WHAT YOU HAVE TO DO: Please write out every record below exactly as it stands.

═════ EXERCISE INPUT

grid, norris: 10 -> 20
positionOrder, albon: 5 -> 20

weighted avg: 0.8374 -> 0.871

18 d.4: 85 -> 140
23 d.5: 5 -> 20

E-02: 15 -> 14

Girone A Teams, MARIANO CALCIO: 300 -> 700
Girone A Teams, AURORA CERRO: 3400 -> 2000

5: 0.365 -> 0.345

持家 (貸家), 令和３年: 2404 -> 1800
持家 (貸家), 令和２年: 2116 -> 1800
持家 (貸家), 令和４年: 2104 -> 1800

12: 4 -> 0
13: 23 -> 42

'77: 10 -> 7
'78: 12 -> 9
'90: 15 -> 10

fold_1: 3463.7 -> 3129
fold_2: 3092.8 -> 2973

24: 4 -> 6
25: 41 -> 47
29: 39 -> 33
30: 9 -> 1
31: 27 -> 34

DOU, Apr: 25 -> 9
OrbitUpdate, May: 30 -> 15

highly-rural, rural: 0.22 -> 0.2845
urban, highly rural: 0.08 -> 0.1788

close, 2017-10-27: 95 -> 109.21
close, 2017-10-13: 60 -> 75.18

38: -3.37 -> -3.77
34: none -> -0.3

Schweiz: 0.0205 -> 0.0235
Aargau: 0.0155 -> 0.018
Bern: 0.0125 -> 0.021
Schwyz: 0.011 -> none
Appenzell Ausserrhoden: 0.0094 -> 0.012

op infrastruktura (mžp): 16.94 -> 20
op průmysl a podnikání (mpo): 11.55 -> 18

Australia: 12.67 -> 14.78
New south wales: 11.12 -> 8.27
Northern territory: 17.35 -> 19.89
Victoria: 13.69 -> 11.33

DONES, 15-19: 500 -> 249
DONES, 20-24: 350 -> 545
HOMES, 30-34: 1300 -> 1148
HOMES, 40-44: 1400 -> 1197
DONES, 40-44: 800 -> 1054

══════════

RESPONSE:
grid, norris: 10 -> 20
positionOrder, albon: 5 -> 20

weighted avg: 0.8374 -> 0.871

18 d.4: 85 -> 140
23 d.5: 5 -> 20

E-02: 15 -> 14

Girone A Teams, MARIANO CALCIO: 300 -> 700
Girone A Teams, AURORA CERRO: 3400 -> 2000

5: 0.365 -> 0.345

持家 (貸家), 令和３年: 2404 -> 1800
持家 (貸家), 令和２年: 2116 -> 1800
持家 (貸家), 令和４年: 2104 -> 1800

12: 4 -> 0
13: 23 -> 42

'77: 10 -> 7
'78: 12 -> 9
'90: 15 -> 10

fold_1: 3463.7 -> 3129
fold_2: 3092.8 -> 2973

24: 4 -> 6
25: 41 -> 47
29: 39 -> 33
30: 9 -> 1
31: 27 -> 34

DOU, Apr: 25 -> 9
OrbitUpdate, May: 30 -> 15

highly-rural, rural: 0.22 -> 0.2845
urban, highly rural: 0.08 -> 0.1788

close, 2017-10-27: 95 -> 109.21
close, 2017-10-13: 60 -> 75.18

38: -3.37 -> -3.77
34: none -> -0.3

Schweiz: 0.0205 -> 0.0235
Aargau: 0.0155 -> 0.018
Bern: 0.0125 -> 0.021
Schwyz: 0.011 -> none
Appenzell Ausserrhoden: 0.0094 -> 0.012

op infrastruktura (mžp): 16.94 -> 20
op průmysl a podnikání (mpo): 11.55 -> 18

Australia: 12.67 -> 14.78
New south wales: 11.12 -> 8.27
Northern territory: 17.35 -> 19.89
Victoria: 13.69 -> 11.33

DONES, 15-19: 500 -> 249
DONES, 20-24: 350 -> 545
HOMES, 30-34: 1300 -> 1148
HOMES, 40-44: 1400 -> 1197
DONES, 40-44: 800 -> 1054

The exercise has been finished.